Case Study 2 investigated arsenic-contaminated soil planted with Cyperus malaccensis Lam. ssp. monophyllus. (Vahl) T. Koyama. Biochar addition markedly enhanced microbial activity, plant growth, and electricity generation, achieving a peak voltage of 566 ± 13.21 mV while reducing soil arsenic concentrations from 70 mg/kg to 57.92 ± 0.01 mg/kg through synergistic phytoremediation and bioelectrochemical processes.
In Case Study 3, Ipomoea batatas (sweet potato leaves) was employed to evaluate long-term PMFC performance with varying ratios of sintered sludge and biochar. The soil–sludge mixture produced the highest average peak voltage (481.08 mV), attributed to mineral-rich sludge adjusting soil pH to conditions favorable for electroactive microbes.

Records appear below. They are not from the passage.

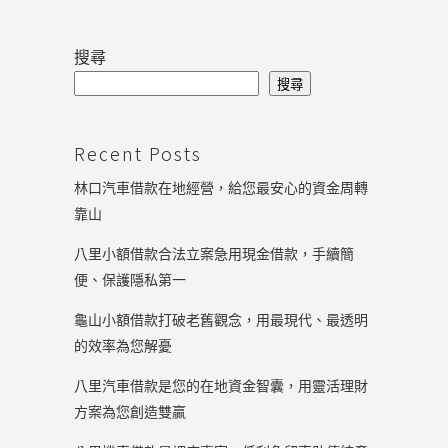
搜尋
搜尋
Recent Posts
林口汽車借款在地經營，給您最安心的資金周轉
靠山
八里小額借款合法立案急用現金借款，手續簡
便、保護隱私第一
龜山小額借款打破老舊觀念，用最現代、最透明
的效率為您解憂
八里汽車借款是您的在地資金智囊，用靈活理財
方案為您創造雙贏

Case Study 4 demonstrated the valorization of plant biomass waste through biorefinery processes, converting cellulose-rich feedstocks into levulinic acid, with yields of 2.5 ± 0.14% from reed rhizomes under optimized conditions.
Overall, this study demonstrates that PMFC systems integrated with valorized sludge, biochar, and biomass biorefinery technologies offer a promising pathway for clean energy generation, carbon reduction, environmental remediation, and circular resource utilization.